Sunday, December 1, 2013

Commercial Aesthetic: "It Happened One Night"



In the late 1920's, the term "Poverty Row" floated around Hollywood all too often, referring to a variety of small and short-lived B movie studios. Very few of these small project studios ever made it big in Hollywood except for a group known as the "Little Three" comprised of CBC Productions (later to become Columbia Pictures), United Artists, and Universal Pictures. 

Besides Universal, Columbia (now a subsidiary of Sony Entertainment) remains one of the most popular studios in today's society. Founded in 1918 by Harry Cohn, his brother Jack and their friend Joe Brandt, CBC Pictures released its first feature film in August of 1922. In 1924, the trio adopted the Columbia Pictures moniker and went public in 1926. In the early years, Columbia struggled to make a profit but began to grow in the late 1920's and early 1930's due to the contributions of Italian-born film director, Frank Capra.

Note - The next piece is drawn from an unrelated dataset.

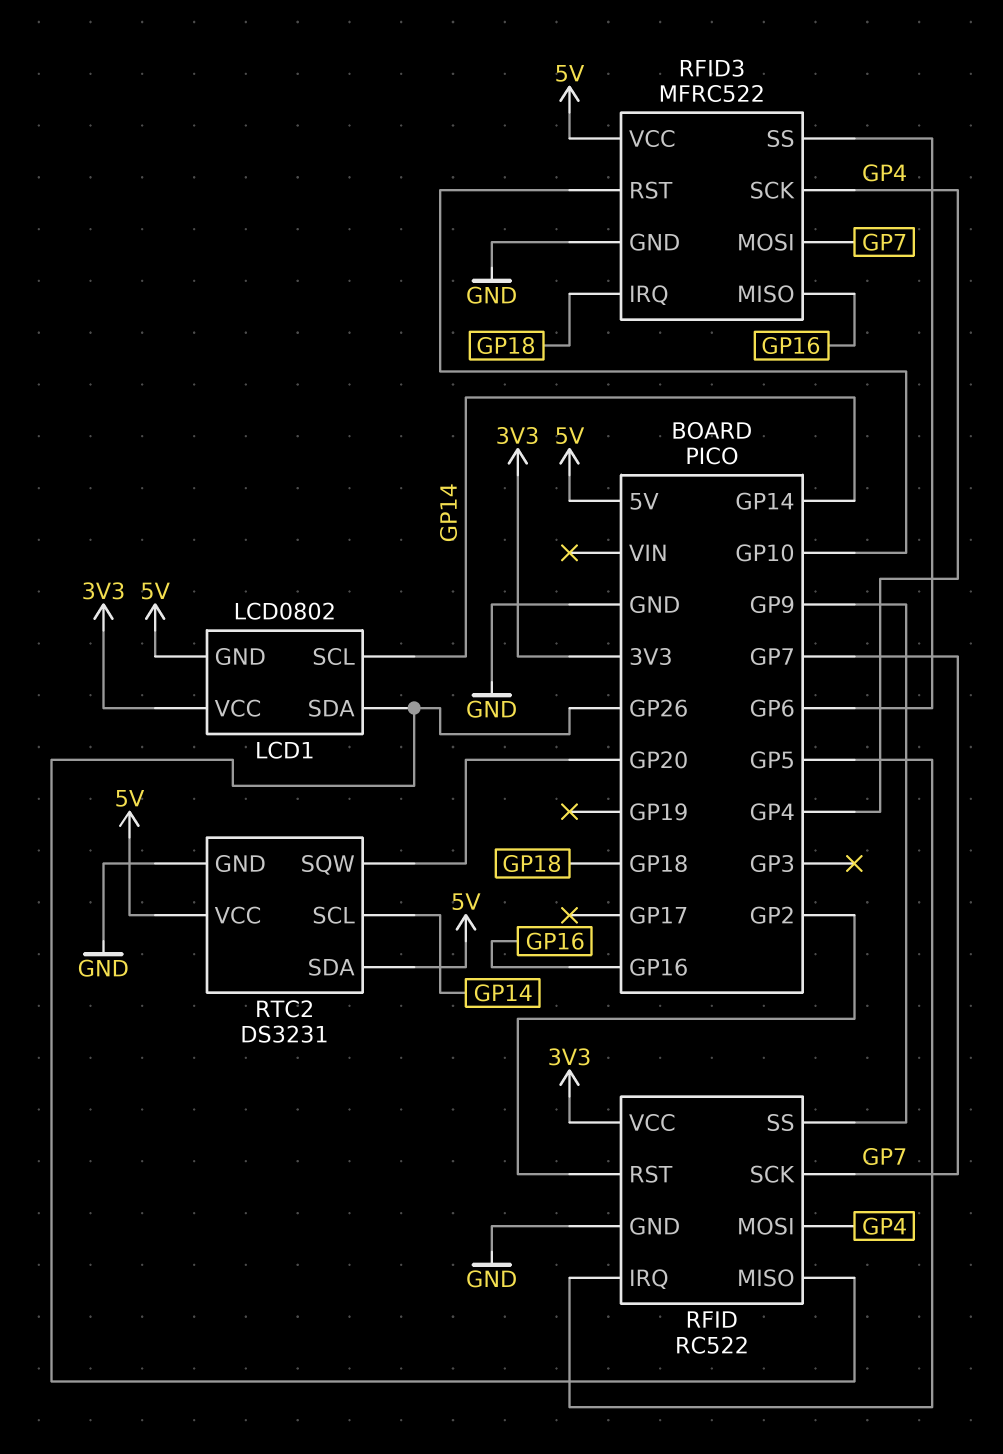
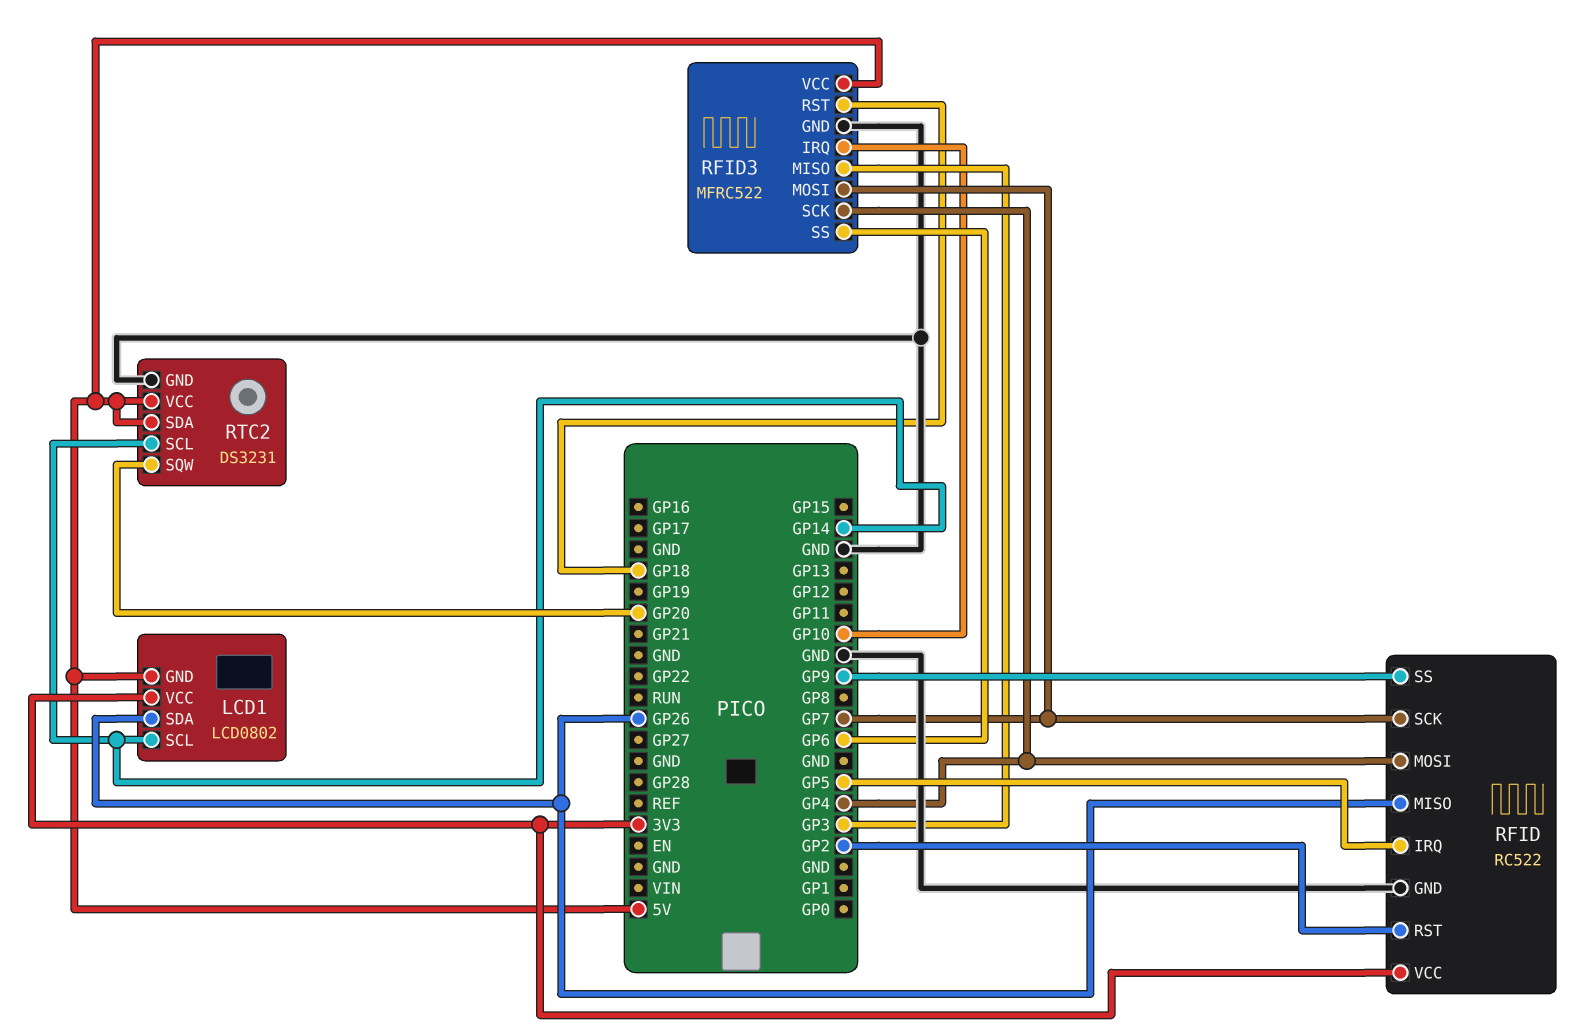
RFID3 pin IRQ: GP18 -> GP10
RFID3 pin MISO: GP16 -> GP3
RFID3 pin RST: GP10 -> GP18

Capra had immigrated to the United States at the age of six in 1903 and over the next 30 years, his rags-to-riches story led film historians to consider Capra the "American dream personified." Between 1927 and 1939, the ambitious Capra bartered with the Cohn brothers and pushed for better material and bigger budgets. Subsequently, Capra released hit after hit and solidified Columbia's status as a major studio in Hollywood. 


Enter: It Happened One Night. One of the first screwball romantic comedies, It Happened One Night enjoyed immense success at the Academy Awards. It was the first of three films to win all five top Oscars: Best Picture, Best Director, Best Actor, Best Actress and Best Screenplay. The only other films to do this in history are One Flew Over the Cuckoo's Nest (1975) and The Silence of the Lambs (1991). With its sexy and fresh screenplay by Robert Riskin, It Happened One Night stole the hearts of viewers. Clark Gable and Claudette Colbert's initial reproach in the film transformed slowly into an electric chemistry and attraction by the final act. Gable's self reliant, utopian thinking character Peter Warne, embodied not only Capra's American dream but also the Emersonian individualism that was so popular for the time period. The story, both heartwarming and wittingly pleasant, provide an ease of viewing which makes It Happened One Night so appealing to viewers nearly eighty years after its initial release.

It Happened One Night was a huge commercial success for Columbia Pictures and also made back nearly fourteen times its budget in viewings and theatrical rentals for a grand total of 4.5 million dollars earned at the box office. Not only did it impact Hollywood but strangely, the economy as well. For a majority of the film the two main characters are riding via bus across the country. After the movie's release, bus travel became increasingly popular in the United States and abroad. In one particular scene of Peter and Ellie staying at a roadside hotel, Clark Gable removes his shirt and tie to reveal, not an undershirt but his bare skin. Economic research shows that after the film's release, undershirt sales coincidentally went down.



It's the little things about It Happened One Night the make it a classic. It's charming, simplistic, heartwarming, and funny. One may even get so enveloped in the relationship between the two lead characters that they may even forget  those five Oscars.